Он пожал каждому руку и минут через пять, разбежавшись по бетону, перешел в набор высоты. На этот раз никаких крючков, никаких прощальных кругов не было. Машина была сильно перегружена и дорога предстояла ей дальняя.

Через неделю в «Красной звезде» я увидел рамку и бесчувственные слова-клише: «При исполнении служебных обязанностей… генерал-майор…» ну и так далее.

Годом позже меня разжаловали из гвардии старших лейтенантов в лейтенанты. За что? За самовольное обучение слушателей стрельбе из фотокинопулемета по тени низколетящего самолета. Все слова в приказе, как я понимаю, нет, серьезно — я на самом деле понимаю, были абсолютно правильными, соответствовали, и жаловаться мне было абсолютно некому.

Думал тогда и сегодня думаю: случится ли в моей жизни другой Евгений Николаевич, не знаю. Берегу память о том, с кем общение продолжалось всего-то несколько суматошных дней, а вот, поди ты, не идет из головы.

Летчик.

6

Подполковник Решетов пристально поглядел в лицо подполковнику Щусеву, кашлянул и не очень решительно начал:

— Мы не на собрании, Павел Васильевич, так что позвольте начистоту: мне нужно оценить ситуацию по существу, пожалуйста, оставьте ваши общие рассуждения «в общем и целом»…

— Вы думаете, Василий Кузьмич, я знаю что-то, о чем не знаете вы?
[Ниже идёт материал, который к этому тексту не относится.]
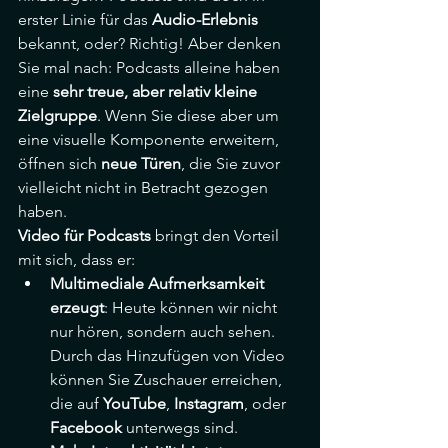
erster Linie für das 
Audio-Erlebnis
bekannt, oder? Richtig! Aber denken 
Sie mal nach: Podcasts alleine haben 
eine 
sehr treue, aber relativ kleine 
Zielgruppe
. Wenn Sie diese aber um 
eine visuelle Komponente erweitern, 
öffnen sich 
neue Türen
, die Sie zuvor 
vielleicht nicht in Betracht gezogen 
haben.
Video für Podcasts
 bringt den Vorteil 
mit sich, dass er:
Multimediale Aufmerksamkeit 
erzeugt
: Heute können wir nicht 
nur hören, sondern auch sehen. 
Durch das Hinzufügen von Video 
können Sie Zuschauer erreichen, 
die auf 
YouTube
, 
Instagram
, oder 
Facebook
 unterwegs sind.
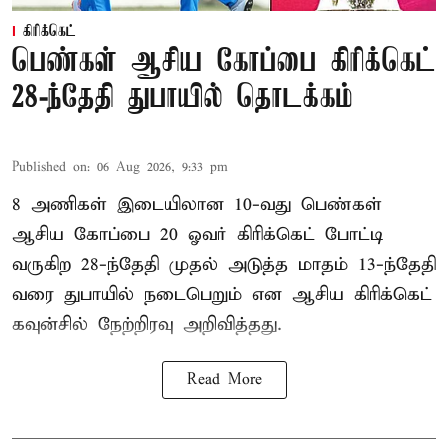
கிரிக்கெட்
பெண்கள் ஆசிய கோப்பை கிரிக்கெட்
28-ந்தேதி துபாயில் தொடக்கம்
Published on
:
06 Aug 2026, 9:33 pm
8 அணிகள் இடையிலான 10-வது பெண்கள்
ஆசிய கோப்பை 20 ஓவர் கிரிக்கெட் போட்டி
வருகிற 28-ந்தேதி முதல் அடுத்த மாதம் 13-ந்தேதி
வரை துபாயில் நடைபெறும் என ஆசிய கிரிக்கெட்
கவுன்சில் நேற்றிரவு அறிவித்தது.
Read More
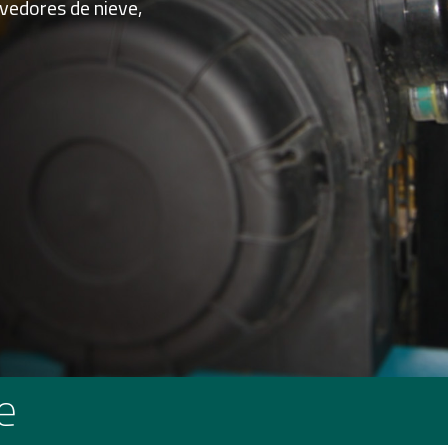
vedores de nieve,
e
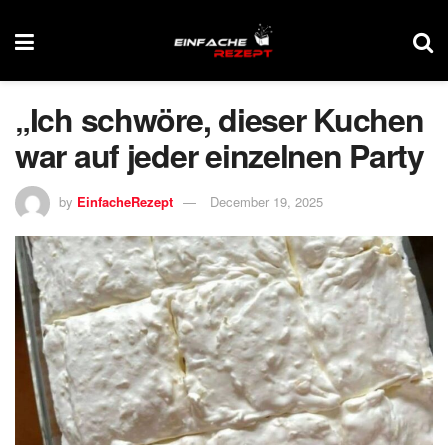
„Ich schwöre, dieser Kuchen
war auf jeder einzelnen Party
by
EinfacheRezept
December 19, 2025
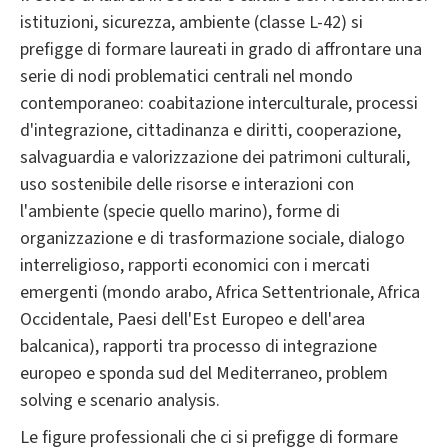
istituzioni, sicurezza, ambiente (classe L-42) si
prefigge di formare laureati in grado di affrontare una
serie di nodi problematici centrali nel mondo
contemporaneo: coabitazione interculturale, processi
d'integrazione, cittadinanza e diritti, cooperazione,
salvaguardia e valorizzazione dei patrimoni culturali,
uso sostenibile delle risorse e interazioni con
l'ambiente (specie quello marino), forme di
organizzazione e di trasformazione sociale, dialogo
interreligioso, rapporti economici con i mercati
emergenti (mondo arabo, Africa Settentrionale, Africa
Occidentale, Paesi dell'Est Europeo e dell'area
balcanica), rapporti tra processo di integrazione
europeo e sponda sud del Mediterraneo, problem
solving e scenario analysis.
Le figure professionali che ci si prefigge di formare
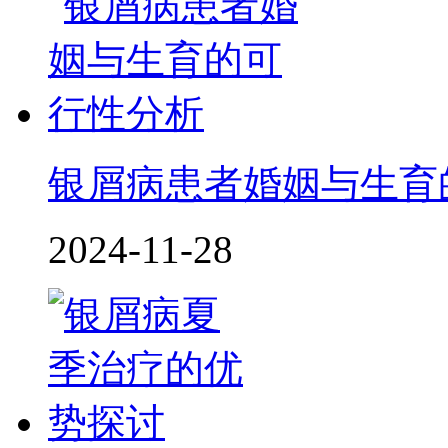
银屑病患者婚姻与生育
2024-11-28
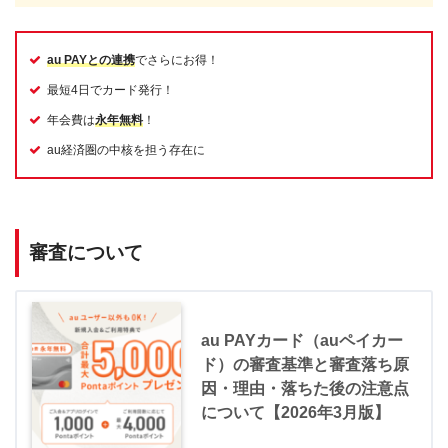
au PAYとの連携
でさらにお得！
最短4日でカード発行！
年会費は
永年無料
！
au経済圏の中核を担う存在に
審査について
au PAYカード（auペイカー
ド）の審査基準と審査落ち原
因・理由・落ちた後の注意点
について【2026年3月版】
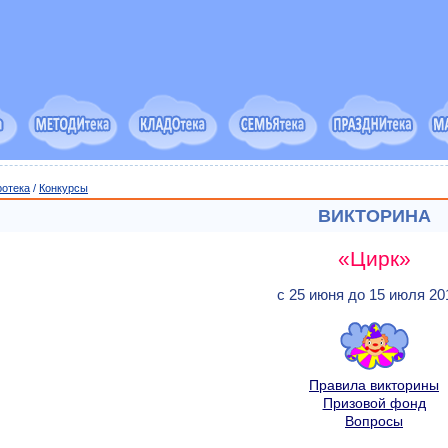
ротека
/
Конкурсы
ВИКТОРИНА
«Цирк»
с 25 июня до 15 июля 201
Правила викторины
Призовой фонд
Вопросы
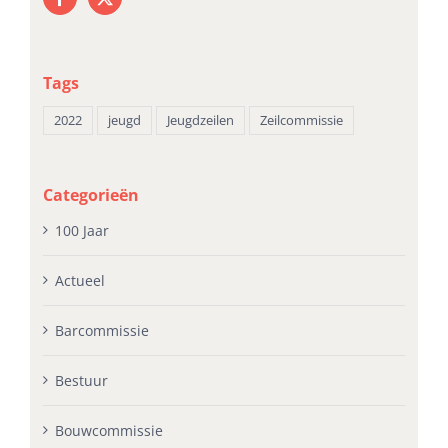
Tags
2022
jeugd
Jeugdzeilen
Zeilcommissie
Categorieën
100 Jaar
Actueel
Barcommissie
Bestuur
Bouwcommissie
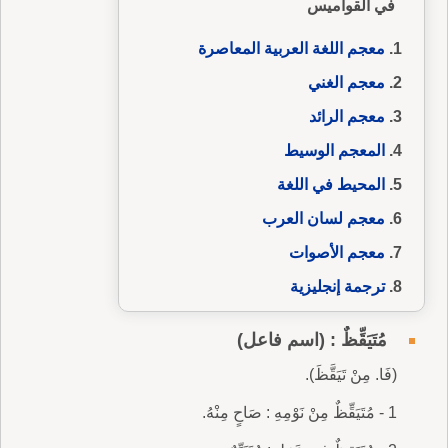
في القواميس
معجم اللغة العربية المعاصرة
معجم الغني
معجم الرائد
المعجم الوسيط
المحيط في اللغة
معجم لسان العرب
معجم الأصوات
ترجمة إنجليزية
مُتَيَقِّظٌ : (اسم فاعل)
(فَا. مِنْ تَيَقَّظَ).
1 - مُتَيَقِّظٌ مِنْ نَوْمِهِ : صَاحٍ مِنْهُ.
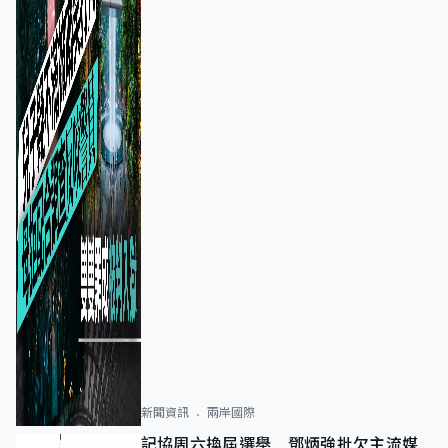
新聞資訊
兩岸國際
記協周六換屆選舉 鄧炳強批欠主流媒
Ошибаетесь! Даю слово. Вот прилетит командир…

— Удивляюсь вам. Штаб, а тем более вы должны предугадывать мысли командира, предлагать ему варианты возможных решений, а не повторять за ним. Я устал попугайствовать! А вы?

— Иронизируете, Василий Кузьмич? Хитрец, хитрец вы однако и опасный интриган.

Все было здорово придумано и расписано по минутам. Ровно в семь ноль-ноль над точкой должен появиться бомбардировщик, из машины выпрыгнуть и спуститься на парашюте пилот, а Б-25 — сохранившийся со времени войны «американец» — продолжить полет на автопилоте. В семь ноль пять на точку выходят «миги», парой, и атакуют «американца». Мыслилось — одна атака, цель поражена! Дальше предполагались аплодисменты и общее ликованье. А пятью минутами позже — новый «американец» над точкой и новая пара «мигов» в атаке.

Вот так было придумано и расписано, то есть, расписано на самом деле все было много подробнее — указывались строгие границы стрельб, минимальная высота и направление атаки, порядок выхода на огневую позицию, подробно перечислялись особые случаи, что могут, хотя скорее всего ни в коем случае не возникнут…

Мы, летчики, запланированные на это представление, два дня учили, что, как и когда делать, рисовали схемы, отвечали на контрольные вопросы, а еще проигрывали весь цирк «пеший по летному» — раскинув «руки-крылья» топали по плацу, имитируя заход на цель, перестроения и все прочие действия, что нам предстояли в воздухе.